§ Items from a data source
=== Section Start ===

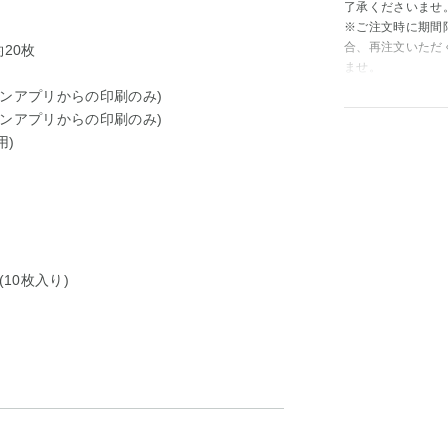
了承くださいませ
※ご注文時に期間
合、再注文いただ
20枚
ませ。
ンアプリからの印刷のみ)
ンアプリからの印刷のみ)
用)
10枚入り)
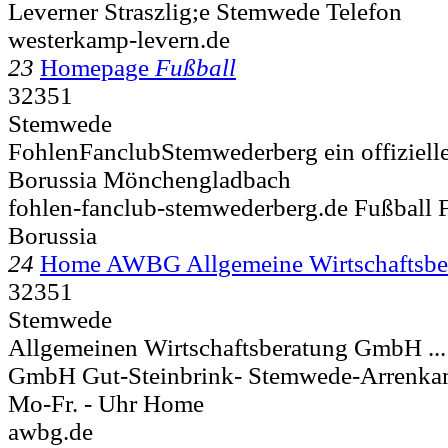
Leverner Straszlig;e
Stemwede Telefon
westerkamp-levern.de
23
Homepage
Fußball
32351
Stemwede
FohlenFanclubStemwederberg ein offiziell
Borussia Mönchengladbach
fohlen-fanclub-stemwederberg.de Fußball 
Borussia
24
Home AWBG Allgemeine Wirtschaftsb
32351
Stemwede
Allgemeinen Wirtschaftsberatung GmbH ...
GmbH Gut-Steinbrink-
Stemwede-Arrenka
Mo-Fr. - Uhr Home
awbg.de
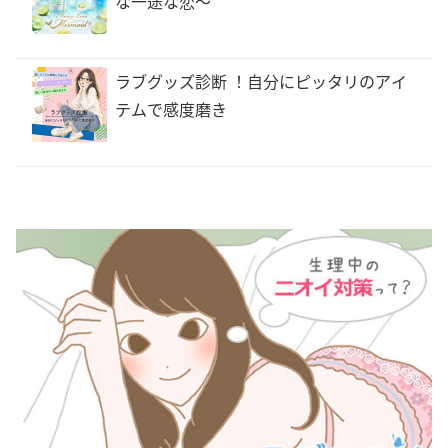
な一途な恋〜
ラブグッズ診断 ！自分にピッタリのアイ
テムで感度磨き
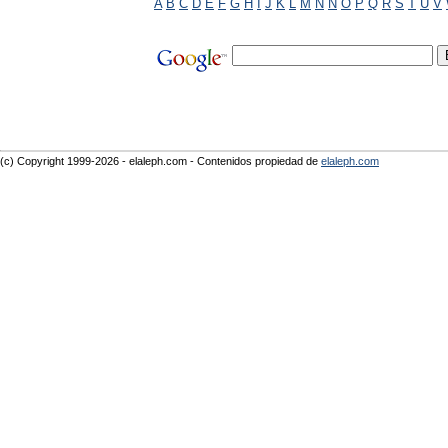
A
B
C
D
E
F
G
H
I
J
K
L
M
N
Ñ
O
P
Q
R
S
T
U
V
(c) Copyright 1999-2026 - elaleph.com - Contenidos propiedad de
elaleph.com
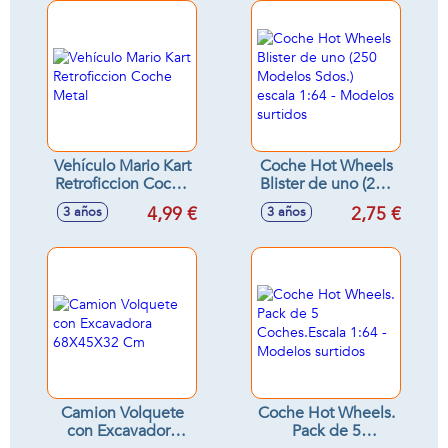
Vehículo Mario Kart
Coche Hot Wheels
Retroficcion Coche
Blister de uno (250
Metal
Modelos Sdos.)
4,99 €
2,75 €
3 años
3 años
escala 1:64 -
Modelos surtidos
Camion Volquete
Coche Hot Wheels.
con Excavadora
Pack de 5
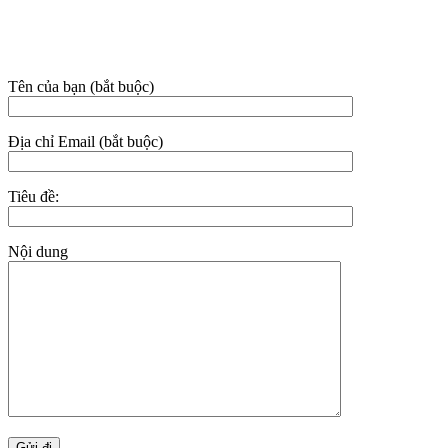
Email: nhasachhoaian@gmail.com
el
THÔNG TIN LIÊN HỆ
el
Tên của bạn (bắt buộc)
el
el
Địa chỉ Email (bắt buộc)
Tiêu đề:
el
n al
Nội dung
el
el
n al
el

=== Section End ===

§ What is needed
Any pictures are to be skipped, and the lines from the beginning of the entries through the line with "Vehículo Mario Kart" copied exactly.

§ Answer space
了承くださいませ
※ご注文時に期間
合、再注文いただ
20枚
ませ。
ンアプリからの印刷のみ)
ンアプリからの印刷のみ)
用)
10枚入り)
Leverner Straszlig;e
Stemwede Telefon
westerkamp-levern.de
23
Homepage
Fußball
32351
Stemwede
FohlenFanclubStemwederberg ein offiziell
Borussia Mönchengladbach
fohlen-fanclub-stemwederberg.de Fußball 
Borussia
24
Home AWBG Allgemeine Wirtschaftsb
32351
Stemwede
Allgemeinen Wirtschaftsberatung GmbH ...
GmbH Gut-Steinbrink-
Stemwede-Arrenka
Mo-Fr. - Uhr Home
awbg.de
な一途な恋〜
ラブグッズ診断 ！自分にピッタリのアイ
テムで感度磨き
A
B
C
D
E
F
G
H
I
J
K
L
M
N
Ñ
O
P
Q
R
S
T
U
V
(c) Copyright 1999-2026 - elaleph.com - Contenidos propiedad de
elaleph.com
Vehículo Mario Kart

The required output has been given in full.